Casi dos siglos después la maquinaria ha sustituido al ser humano y amenaza con hacerlo con más ahínco. Las máquinas nos hablan en el coche, en el ordenador y al otro lado del teléfono. A los humanos nos dejan apenas balbucear. Los servicios públicos y privados han levantado una muralla infranqueable de centralitas tan inoperantes que echamos de menos a Miguel Gila para que haga el chiste. Oiga, ¿está el covid?, preguntaría ante la desesperación de no encontrar sanitario que le escuche, como les pasa estos días a cientos de personas atrapadas por el virus y el colapso sanitario mientras los políticos hacen concurso de pisar boñigas, cantar himnos feministas o beber el mejor vino. Las máquinas, que venían para liberarnos del trabajo y disfrutar del dolce far niente, se han convertido en un negocio y una excusa para expulsar de la atención personal y, por tanto, del disfrute de derechos, a miles de personas. A los mayores porque hay una gran mayoría que no sabe manejarse con el galimatías digital; a los consumidores porque no tienen posibilidad de cancelar servicios que no desean mientras soportan la invasión cotidiana de sus vidas con llamadas que ofrecen préstamos imposibles de pagar, un cambio de compañía telefónica o de plataforma digital. A la ciudadanía porque la aturden como a los gochos para ir a las urnas. Sin duda, Gila habría bordado este momento de espejismo de progreso mientras el atraso social y el primitivismo moral acechan nuestros derechos y la dignidad como comunidad y especie. La francesada, que quedó grabada en estas tierras y en la tradición oral como una barbarie, se me antoja una grotesca campaña bélica al lado de la indiferencia que mata o aparta de la vida a miles de seres humanos cada día.

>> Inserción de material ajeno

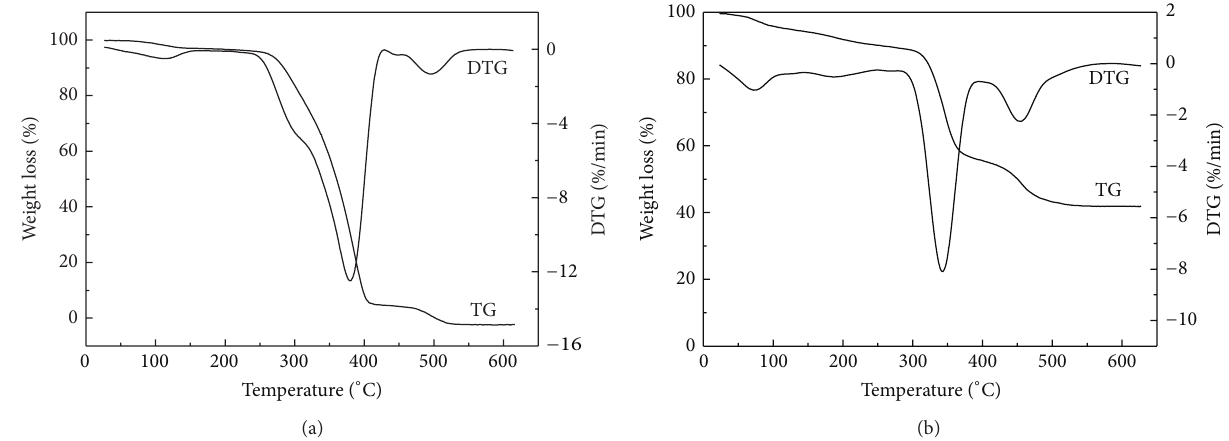
Figure 1: TG-DTG curves of the PS spheres (a) and the TiO 2 /PS composite.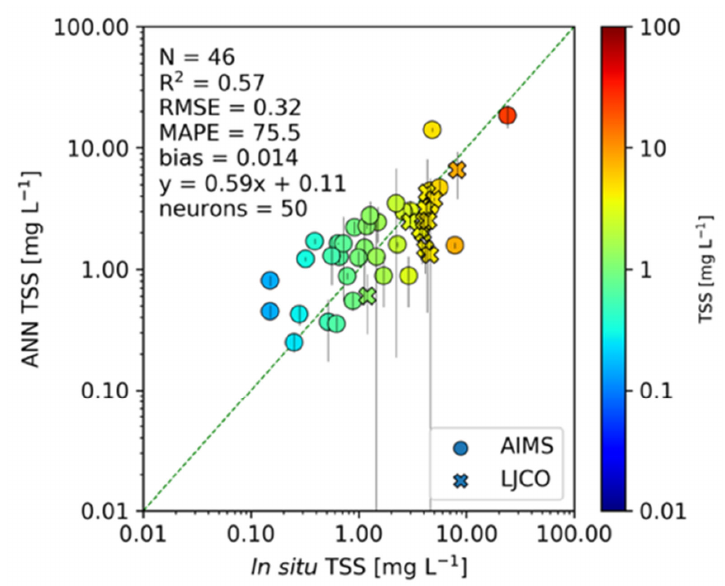
Figure 5. In situ and Himawari-8-derived TSS with the best-performing ANN experiment, with in situ TSS values colour-coded in logarithmic scale. Error bars represent the intra-pixel standard deviation of TSS within a 3-by-3-pixel box. Different symbols indicate in situ data collected by AIMS and by CSIRO at LJCO.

El otro día, en París, un hombre murió congelado tras caerse y permanecer nueve horas tendido en la acera sin que nadie se dignara a agacharse para preguntarle, tocarle, ayudarle... Nueve horas. Pensaron que era un sin techo que no merecía su atención. Era el fotógrafo René Robert, famoso por sus retratos de las estrellas del cante jondo. ¿Y si hubiera sido un sin techo? ¿No se merecía nuestra mirada igual? La brújula del progreso humano parece que está aún por inventar. Gila lo bordaría.